* TASK GOAL
Please copy out the text under each listing below word for word, leaving the pictures out of your answer.

* DATASET RECORDS
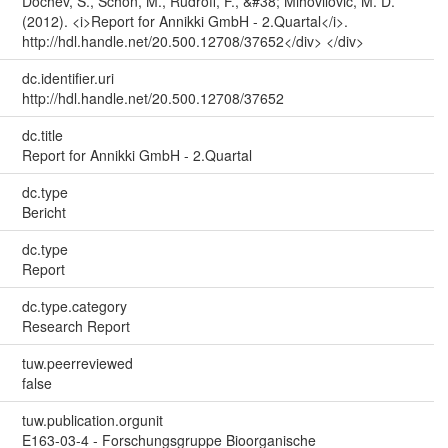
Dochev, S., Schön, M., Rudroff, F., &#38; Mihovilovic, M. D.
(2012). <i>Report for Annikki GmbH - 2.Quartal</i>.
http://hdl.handle.net/20.500.12708/37652</div> </div>
dc.identifier.uri
http://hdl.handle.net/20.500.12708/37652
dc.title
Report for Annikki GmbH - 2.Quartal
dc.type
Bericht
dc.type
Report
dc.type.category
Research Report
tuw.peerreviewed
false
tuw.publication.orgunit
E163-03-4 - Forschungsgruppe Bioorganische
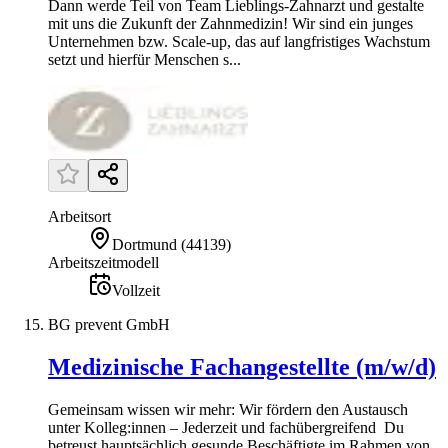
Dann werde Teil von Team Lieblings-Zahnarzt und gestalte
mit uns die Zukunft der Zahnmedizin! Wir sind ein junges
Unternehmen bzw. Scale-up, das auf langfristiges Wachstum
setzt und hierfür Menschen s...
Arbeitsort
Dortmund
(
44139
)
Arbeitszeitmodell
Vollzeit
BG prevent GmbH
Medizinische Fachangestellte (m/w/d)
Gemeinsam wissen wir mehr: Wir fördern den Austausch
unter Kolleg:innen – Jederzeit und fachübergreifend Du
betreust hauptsächlich gesunde Beschäftigte im Rahmen von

* RESULT BELOW
Dochev, S., Schön, M., Rudroff, F., &#38; Mihovilovic, M. D.
(2012). <i>Report for Annikki GmbH - 2.Quartal</i>.
http://hdl.handle.net/20.500.12708/37652</div> </div>
dc.identifier.uri
http://hdl.handle.net/20.500.12708/37652
dc.title
Report for Annikki GmbH - 2.Quartal
dc.type
Bericht
dc.type
Report
dc.type.category
Research Report
tuw.peerreviewed
false
tuw.publication.orgunit
E163-03-4 - Forschungsgruppe Bioorganische
Dann werde Teil von Team Lieblings-Zahnarzt und gestalte
mit uns die Zukunft der Zahnmedizin! Wir sind ein junges
Unternehmen bzw. Scale-up, das auf langfristiges Wachstum
setzt und hierfür Menschen s...
Arbeitsort
Dortmund
(
44139
)
Arbeitszeitmodell
Vollzeit
BG prevent GmbH
Medizinische Fachangestellte (m/w/d)
Gemeinsam wissen wir mehr: Wir fördern den Austausch
unter Kolleg:innen – Jederzeit und fachübergreifend Du
betreust hauptsächlich gesunde Beschäftigte im Rahmen von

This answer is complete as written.